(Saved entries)
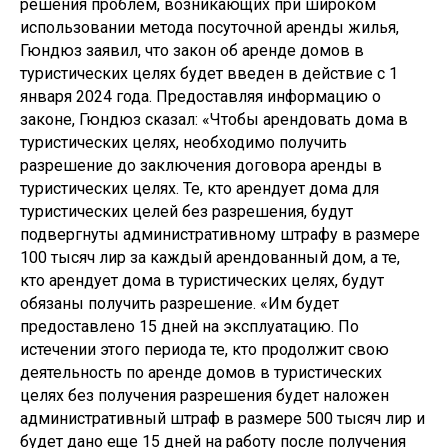
решения проблем, возникающих при широком
использовании метода посуточной аренды жилья,
Гюндюз заявил, что закон об аренде домов в
туристических целях будет введен в действие с 1
января 2024 года. Предоставляя информацию о
законе, Гюндюз сказал: «Чтобы арендовать дома в
туристических целях, необходимо получить
разрешение до заключения договора аренды в
туристических целях. Те, кто арендует дома для
туристических целей без разрешения, будут
подвергнуты административному штрафу в размере
100 тысяч лир за каждый арендованный дом, а те,
кто арендует дома в туристических целях, будут
обязаны получить разрешение. «Им будет
предоставлено 15 дней на эксплуатацию. По
истечении этого периода те, кто продолжит свою
деятельность по аренде домов в туристических
целях без получения разрешения будет наложен
административный штраф в размере 500 тысяч лир и
будет дано еще 15 дней на работу после получения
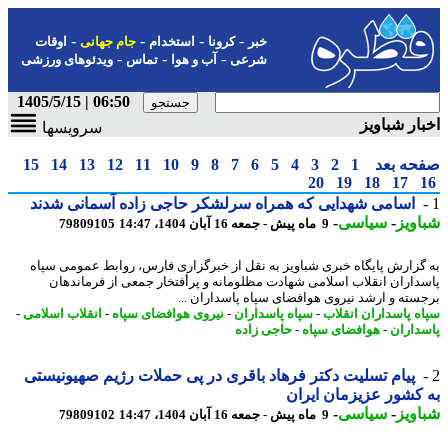
-
-
-
-
خبر
کرونا
استخدام
جام جهانی
اوقات
-
-
-
شرعی
آب و هوا
تماس
ویدئوهای ورزشی
06:50 | 1405/5/15
ار شباویز
سرویسها
حه بعد
1
2
3
4
5
6
7
8
9
10
11
12
13
14
15
20
19
18
17
اسامی شهدایی که همراه سرلشکر حاجی زاده آسمانی شدند
ویز
-
سیاسی
-
9 ماه پیش - جمعه 16 آبان 1404، 14:47
79809105
گزارش پایگاه خبری شباویز به نقل از خبرگزاری فارس، روابط عمومی سپاه
داران انقلاب اسلامی شهادت مظلومانه و پرأفتخار جمعی از فرماندهان
سته و ارشد نیروی هوافضای سپاه پاسداران ...
ه پاسداران انقلاب
-
سپاه پاسداران
-
نیروی هوافضای سپاه
-
انقلاب اسلامی
-
داران
-
هوافضای سپاه
-
حاجی زاده
پیام تسلیت دکتر فرهاد باقری در پی حملات رژیم صهیونیستی
کشور عزیزمان ایران
ویز
-
سیاسی
-
9 ماه پیش - جمعه 16 آبان 1404، 14:47
79809102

DIRECTIONS FOR THIS TASK
Write out the text from all of the items above again, line for line and unchanged. Leave the pictures out of your answer.

ANSWER TO THIS PROBLEM
решения проблем, возникающих при широком
использовании метода посуточной аренды жилья,
Гюндюз заявил, что закон об аренде домов в
туристических целях будет введен в действие с 1
января 2024 года. Предоставляя информацию о
законе, Гюндюз сказал: «Чтобы арендовать дома в
туристических целях, необходимо получить
разрешение до заключения договора аренды в
туристических целях. Те, кто арендует дома для
туристических целей без разрешения, будут
подвергнуты административному штрафу в размере
100 тысяч лир за каждый арендованный дом, а те,
кто арендует дома в туристических целях, будут
обязаны получить разрешение. «Им будет
предоставлено 15 дней на эксплуатацию. По
истечении этого периода те, кто продолжит свою
деятельность по аренде домов в туристических
целях без получения разрешения будет наложен
административный штраф в размере 500 тысяч лир и
будет дано еще 15 дней на работу после получения
-
-
-
-
خبر
کرونا
استخدام
جام جهانی
اوقات
-
-
-
شرعی
آب و هوا
تماس
ویدئوهای ورزشی
06:50 | 1405/5/15
ار شباویز
سرویسها
حه بعد
1
2
3
4
5
6
7
8
9
10
11
12
13
14
15
20
19
18
17
اسامی شهدایی که همراه سرلشکر حاجی زاده آسمانی شدند
ویز
-
سیاسی
-
9 ماه پیش - جمعه 16 آبان 1404، 14:47
79809105
گزارش پایگاه خبری شباویز به نقل از خبرگزاری فارس، روابط عمومی سپاه
داران انقلاب اسلامی شهادت مظلومانه و پرأفتخار جمعی از فرماندهان
سته و ارشد نیروی هوافضای سپاه پاسداران ...
ه پاسداران انقلاب
-
سپاه پاسداران
-
نیروی هوافضای سپاه
-
انقلاب اسلامی
-
داران
-
هوافضای سپاه
-
حاجی زاده
پیام تسلیت دکتر فرهاد باقری در پی حملات رژیم صهیونیستی
کشور عزیزمان ایران
ویز
-
سیاسی
-
9 ماه پیش - جمعه 16 آبان 1404، 14:47
79809102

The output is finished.